There are certain instances when theft of property from
a propelled vehicle constitutes a felony under Alaska
law regardless of the value of the property: under
AS 11.46.130(a)(4)-(5), a person commits second-degree
theft (a class C felony) if they steal safety or
survival equipment from a vessel or an aircraft. But
otherwise, breaking into a propelled vehicle and
stealing property from that vehicle constitutes second-
degree trespass and whatever degree of theft is
supported by the particular type and value of the
property stolen. See AS 11.46.330(a)(2) and AS
11.46.100.
For these reasons, we conclude that the Illinois
definition of burglary is not sufficiently similar to Alaskas
definition of burglary (or to any other felony defined under
Alaska law) to meet the test set forth in AS 12.55.145(a)(1)(B).

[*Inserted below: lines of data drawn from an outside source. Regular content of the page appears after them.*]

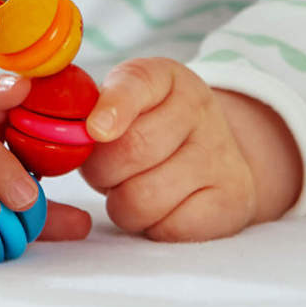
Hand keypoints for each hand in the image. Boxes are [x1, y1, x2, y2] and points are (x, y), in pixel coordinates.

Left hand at [78, 58, 267, 241]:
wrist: (216, 154)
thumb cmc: (152, 127)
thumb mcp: (126, 102)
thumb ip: (95, 107)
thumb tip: (75, 134)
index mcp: (166, 76)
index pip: (137, 82)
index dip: (113, 107)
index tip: (95, 130)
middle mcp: (198, 108)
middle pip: (131, 149)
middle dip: (101, 171)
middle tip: (104, 172)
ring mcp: (219, 155)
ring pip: (144, 198)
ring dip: (122, 204)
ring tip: (130, 190)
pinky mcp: (230, 202)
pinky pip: (170, 229)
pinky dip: (152, 227)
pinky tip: (158, 210)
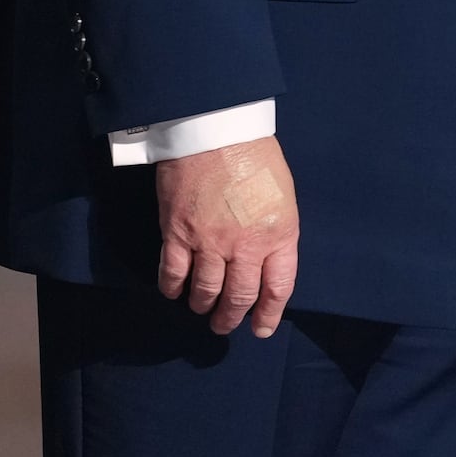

Therefore, Timothys Illinois convictions for burglary and
attempted burglary do not qualify as prior felony convictions for
presumptive sentencing purposes. Those convictions can not be
used to determine the applicable presumptive term of
imprisonment, nor to establish aggravator AS 12.55.155(c)(15),
which applies when a defendant has three or more prior felony
convictions.
We should point out, however, that even though Timothys
Illinois convictions can not be used as prior felony convictions
to trigger a presumptive term or to establish aggravator (c)(15),
the superior court is still entitled to take those convictions
into account when sentencing Timothy.8 We note, in particular,
that Timothys conduct underlying these Illinois convictions may
establish aggravator AS 12.55.155(c)(21), which applies when the
defendant has a criminal history of repeated instances of
[criminal] conduct ... , whether punishable as felonies or
misdemeanors, similar in nature to the offense for which the
defendant is being sentenced.
Conclusion
We VACATE Timothys sentence and remand this
case to the superior court for re-sentencing.
_______________________________
1 AS 11.46.310(a).
2 See AS 11.41.210(b) and AS 11.41.220(d), respectively.
3 See AS 12.55.125(d) and (e), respectively.
4 See AS 11.81.900(b)(49).
5 See Martin v. State, 704 P.2d 1341, 1342 (Alaska App.
1985).
6 State v. Simpson, 53 P.3d 165, 170 (Alaska App. 2002);
Borja v. State, 886 P.2d 1311, 1314 (Alaska App. 1994).
7 Okla. Stats. Title 21, 1435 (1983), quoted in Butts, 53
P.3d at 615.
8 See Scroggins v. State, 951 P.2d 442, 444 n. 2 (Alaska
App. 1998); Burnette v. Anchorage, 823 P.2d 10, 14 n. 4 (Alaska
App. 1991); Harlow v. State, 820 P.2d 307, 309 n. 2 (Alaska App.
1991); Garroutte v. State, 683 P.2d 262, 269 (Alaska App. 1984).